Copy out every line of text in the records below, keeping each one word for word and in its original order.

====

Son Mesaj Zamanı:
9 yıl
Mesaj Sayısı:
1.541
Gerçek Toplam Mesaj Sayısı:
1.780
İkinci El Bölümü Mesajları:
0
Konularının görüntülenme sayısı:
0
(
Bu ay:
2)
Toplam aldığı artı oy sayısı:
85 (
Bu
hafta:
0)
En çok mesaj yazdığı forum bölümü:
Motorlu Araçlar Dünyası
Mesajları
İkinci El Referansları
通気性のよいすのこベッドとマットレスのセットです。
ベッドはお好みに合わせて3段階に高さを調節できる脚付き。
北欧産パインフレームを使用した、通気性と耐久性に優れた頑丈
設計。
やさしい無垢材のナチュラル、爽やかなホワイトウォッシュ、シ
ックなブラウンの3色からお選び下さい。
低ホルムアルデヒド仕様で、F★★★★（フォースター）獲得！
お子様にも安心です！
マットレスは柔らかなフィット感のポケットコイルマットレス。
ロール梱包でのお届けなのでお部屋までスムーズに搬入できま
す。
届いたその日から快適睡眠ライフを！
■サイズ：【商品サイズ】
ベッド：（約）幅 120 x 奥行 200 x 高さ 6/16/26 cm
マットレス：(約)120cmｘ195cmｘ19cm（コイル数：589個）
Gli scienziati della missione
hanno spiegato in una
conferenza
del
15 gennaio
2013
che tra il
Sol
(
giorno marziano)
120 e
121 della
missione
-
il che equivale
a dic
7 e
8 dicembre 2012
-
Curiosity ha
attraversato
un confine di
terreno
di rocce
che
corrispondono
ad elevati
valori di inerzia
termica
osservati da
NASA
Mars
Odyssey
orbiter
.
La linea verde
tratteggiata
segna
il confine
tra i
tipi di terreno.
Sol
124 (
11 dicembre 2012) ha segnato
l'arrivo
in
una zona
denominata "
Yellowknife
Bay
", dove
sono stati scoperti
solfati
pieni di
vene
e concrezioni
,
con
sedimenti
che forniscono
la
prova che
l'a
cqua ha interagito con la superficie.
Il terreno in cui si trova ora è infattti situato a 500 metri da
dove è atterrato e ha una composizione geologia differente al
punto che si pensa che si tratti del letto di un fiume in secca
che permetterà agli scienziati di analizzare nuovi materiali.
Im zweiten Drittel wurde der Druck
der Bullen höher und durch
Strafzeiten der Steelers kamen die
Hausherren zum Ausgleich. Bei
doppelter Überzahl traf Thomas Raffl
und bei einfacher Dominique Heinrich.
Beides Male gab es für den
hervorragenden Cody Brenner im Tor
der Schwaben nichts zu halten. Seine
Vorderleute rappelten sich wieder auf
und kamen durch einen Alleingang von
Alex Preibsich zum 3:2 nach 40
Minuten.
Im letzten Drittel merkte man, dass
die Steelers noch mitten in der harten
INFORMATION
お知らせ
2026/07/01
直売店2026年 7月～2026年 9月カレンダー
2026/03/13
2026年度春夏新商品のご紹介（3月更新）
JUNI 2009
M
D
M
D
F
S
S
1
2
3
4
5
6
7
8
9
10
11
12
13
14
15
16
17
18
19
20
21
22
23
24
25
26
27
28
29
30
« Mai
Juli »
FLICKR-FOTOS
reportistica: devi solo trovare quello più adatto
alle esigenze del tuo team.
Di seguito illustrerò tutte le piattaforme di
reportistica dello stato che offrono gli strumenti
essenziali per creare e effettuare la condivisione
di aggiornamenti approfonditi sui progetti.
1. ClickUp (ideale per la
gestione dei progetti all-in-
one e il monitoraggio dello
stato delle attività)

====

### Task solution
Son Mesaj Zamanı:
9 yıl
Mesaj Sayısı:
1.541
Gerçek Toplam Mesaj Sayısı:
1.780
İkinci El Bölümü Mesajları:
0
Konularının görüntülenme sayısı:
0
(
Bu ay:
2)
Toplam aldığı artı oy sayısı:
85 (
Bu
hafta:
0)
En çok mesaj yazdığı forum bölümü:
Motorlu Araçlar Dünyası
Mesajları
İkinci El Referansları
通気性のよいすのこベッドとマットレスのセットです。
ベッドはお好みに合わせて3段階に高さを調節できる脚付き。
北欧産パインフレームを使用した、通気性と耐久性に優れた頑丈
設計。
やさしい無垢材のナチュラル、爽やかなホワイトウォッシュ、シ
ックなブラウンの3色からお選び下さい。
低ホルムアルデヒド仕様で、F★★★★（フォースター）獲得！
お子様にも安心です！
マットレスは柔らかなフィット感のポケットコイルマットレス。
ロール梱包でのお届けなのでお部屋までスムーズに搬入できま
す。
届いたその日から快適睡眠ライフを！
■サイズ：【商品サイズ】
ベッド：（約）幅 120 x 奥行 200 x 高さ 6/16/26 cm
マットレス：(約)120cmｘ195cmｘ19cm（コイル数：589個）
Gli scienziati della missione
hanno spiegato in una
conferenza
del
15 gennaio
2013
che tra il
Sol
(
giorno marziano)
120 e
121 della
missione
-
il che equivale
a dic
7 e
8 dicembre 2012
-
Curiosity ha
attraversato
un confine di
terreno
di rocce
che
corrispondono
ad elevati
valori di inerzia
termica
osservati da
NASA
Mars
Odyssey
orbiter
.
La linea verde
tratteggiata
segna
il confine
tra i
tipi di terreno.
Sol
124 (
11 dicembre 2012) ha segnato
l'arrivo
in
una zona
denominata "
Yellowknife
Bay
", dove
sono stati scoperti
solfati
pieni di
vene
e concrezioni
,
con
sedimenti
che forniscono
la
prova che
l'a
cqua ha interagito con la superficie.
Il terreno in cui si trova ora è infattti situato a 500 metri da
dove è atterrato e ha una composizione geologia differente al
punto che si pensa che si tratti del letto di un fiume in secca
che permetterà agli scienziati di analizzare nuovi materiali.
Im zweiten Drittel wurde der Druck
der Bullen höher und durch
Strafzeiten der Steelers kamen die
Hausherren zum Ausgleich. Bei
doppelter Überzahl traf Thomas Raffl
und bei einfacher Dominique Heinrich.
Beides Male gab es für den
hervorragenden Cody Brenner im Tor
der Schwaben nichts zu halten. Seine
Vorderleute rappelten sich wieder auf
und kamen durch einen Alleingang von
Alex Preibsich zum 3:2 nach 40
Minuten.
Im letzten Drittel merkte man, dass
die Steelers noch mitten in der harten
INFORMATION
お知らせ
2026/07/01
直売店2026年 7月～2026年 9月カレンダー
2026/03/13
2026年度春夏新商品のご紹介（3月更新）
JUNI 2009
M
D
M
D
F
S
S
1
2
3
4
5
6
7
8
9
10
11
12
13
14
15
16
17
18
19
20
21
22
23
24
25
26
27
28
29
30
« Mai
Juli »
FLICKR-FOTOS
reportistica: devi solo trovare quello più adatto
alle esigenze del tuo team.
Di seguito illustrerò tutte le piattaforme di
reportistica dello stato che offrono gli strumenti
essenziali per creare e effettuare la condivisione
di aggiornamenti approfonditi sui progetti.
1. ClickUp (ideale per la
gestione dei progetti all-in-
one e il monitoraggio dello
stato delle attività)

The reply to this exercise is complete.